··· Artikel ···

Rekonstruktion einer Tatortuntersuchung
APA/AFP/Tiphaine Le Liboux
Ermordete Partnerin erfunden

Serienkiller-Experte stolpert über Lügennetz

Stephane Bourgoin galt bis dato in Frankreich als Experte für Serienmorde: Der 67-Jährige interviewte laut eigenen Angaben Dutzende der berüchtigtsten Täter, veröffentlichte über 30 Sachbücher zu dem Thema, trat regelmäßig in Dokumentationen auf. Doch kürzlich wurde nach einer Recherche bekannt, dass der Autor große Teile seiner Biografie einfach erfunden hat – inklusive der vermeintlichen Ermordung der eigenen Freundin.

Bourgoin hatte behauptet, dass seine Partnerin „Eileen“ 1976 in Los Angeles von einem Mann getötet und verstümmelt worden sei, der noch zehn weitere Frauen ermordet haben soll. Dieses Erlebnis sei der Startpunkt für seine Karriere gewesen: „Ich habe sein Geständnis gelesen. Ich habe nach Büchern über diese Menschen gesucht, aber nicht viel gefunden“, so Bourgoin im Jahr 2000 zur Zeitung „La Liberation“. Um den Mord zu verarbeiten und zu verstehen, habe er begonnen, sich mit Serienmördern zu beschäftigen, bekannte Täter wie Charles Manson, Ed Kemper oder David Berkowitz interviewt und ein Training beim FBI absolviert – Bourgoin galt als weltweite Kapazität.

··· Angezeigte Zeilen ···

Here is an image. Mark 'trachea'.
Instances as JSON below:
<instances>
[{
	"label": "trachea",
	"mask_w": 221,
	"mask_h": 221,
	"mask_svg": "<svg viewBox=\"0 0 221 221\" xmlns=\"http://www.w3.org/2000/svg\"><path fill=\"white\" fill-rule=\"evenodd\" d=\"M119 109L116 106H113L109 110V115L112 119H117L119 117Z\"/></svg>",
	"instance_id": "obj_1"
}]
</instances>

···

## Aufgaben
a - Wie alt ist Stephane Bourgoin laut dem Artikel?
b - Schreib den Abschnitt des Artikels von „Rekonstruktion einer Tatortuntersuchung“ bis „der eigenen Freundin.“ noch einmal ab und benenne darin „Sachbücher“ in „Fachbücher“ um.
c - Welche bekannten Täter hat Bourgoin laut dem Artikel interviewt? Nenne alle, die dort namentlich aufgeführt sind.
Die Zeilen sind eigenständiges Material und haben mit dem Artikel nichts zu tun.

## Lösungen
a - 67 Jahre

b -
Rekonstruktion einer Tatortuntersuchung
APA/AFP/Tiphaine Le Liboux
Ermordete Partnerin erfunden

Serienkiller-Experte stolpert über Lügennetz

Stephane Bourgoin galt bis dato in Frankreich als Experte für Serienmorde: Der 67-Jährige interviewte laut eigenen Angaben Dutzende der berüchtigtsten Täter, veröffentlichte über 30 Fachbücher zu dem Thema, trat regelmäßig in Dokumentationen auf. Doch kürzlich wurde nach einer Recherche bekannt, dass der Autor große Teile seiner Biografie einfach erfunden hat – inklusive der vermeintlichen Ermordung der eigenen Freundin.

c - Charles Manson, Ed Kemper, David Berkowitz